Stated task: Reproduce the passage of the speech excerpt from "Welcome, all, to" up to and including "to ACE. Thanks.".

Excerpt:

——

Friends, colleagues, detractors, all 2,000 here at the 100th annual meeting of the American Council on Education, champion for the self-proclaimed greatest higher education system in the world. Good morning.

Assignment, due at dinner this evening:

  • Read this, the "Statement on Visit to the U.S.A.," by Philip Alston, United Nations special rapporteur on extreme poverty and human rights. Look at the photos in this December 2017 report from The Guardian.
  • Referring to the data from this U.N. report, write an essay, 250 words, explaining why you, why I, why any of us in U.S. higher education deserve our next paycheck given this report. Discuss, with examples, how you, we, higher education, will provide immediate training to repair this mess.

Welcome, all, to Not the Atwell Lecture at this ACE gathering. For years I’ve offered to give the Atwell, higher education’s highest-profile talk focused on higher education leadership. A guy in a community college workstation cannot rival yesterday’s Atwell, by Nancy Zimpher, former chancellor of the State University of New York.

Still, not seeing the U.N. report on the agenda, I’ve hacked into the Jumbotron for moment. To scold us all? To inspire us all? Both. Sit tight.

Ted Mitchell, ACE’s new president -- hi. Please have this U.N. report and the Guardian article printed and distributed to all conference venues by noon today. Send me the bill. (Black and white, double sided, please.) People can send the essays to me. I’ll forward to ACE. Thanks.

Ted, you were one of the few federal officials even in the Obama era to recognize how poverty prevents millions of students from completing college. You know I am correct here. The good news? You can now blame me for bringing up this disgrace to us all.

I do have a positive proposal with a potential $100 million grant attached.

First, let’s return to our failures as educators. Alston, the U.N. rapporteur, traveled through California, Alabama, Georgia, Puerto Rico and West Virginia. He spoke with experts, civil society groups, state and federal officials, and people who are homeless “or living in deep poverty.” (Again. Click here to look at the photos from The Guardian. Just two quotes from the eleven-page, footnoted report:

“The dramatic cuts in welfare, foreshadowed by the President and Speaker Ryan, and already beginning to be implemented by the administration, will essentially shred crucial dimensions of a safety net that is already full of holes. It is against this background that this report is presented.”

——

Entries shown:
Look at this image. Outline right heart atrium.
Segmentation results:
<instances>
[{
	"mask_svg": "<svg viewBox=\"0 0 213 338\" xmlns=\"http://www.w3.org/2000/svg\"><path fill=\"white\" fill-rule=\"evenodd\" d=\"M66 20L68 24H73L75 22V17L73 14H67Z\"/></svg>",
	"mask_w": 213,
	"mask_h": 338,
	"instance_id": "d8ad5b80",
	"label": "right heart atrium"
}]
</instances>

——

Result of this task:
Welcome, all, to Not the Atwell Lecture at this ACE gathering. For years I’ve offered to give the Atwell, higher education’s highest-profile talk focused on higher education leadership. A guy in a community college workstation cannot rival yesterday’s Atwell, by Nancy Zimpher, former chancellor of the State University of New York.

Still, not seeing the U.N. report on the agenda, I’ve hacked into the Jumbotron for moment. To scold us all? To inspire us all? Both. Sit tight.

Ted Mitchell, ACE’s new president -- hi. Please have this U.N. report and the Guardian article printed and distributed to all conference venues by noon today. Send me the bill. (Black and white, double sided, please.) People can send the essays to me. I’ll forward to ACE. Thanks.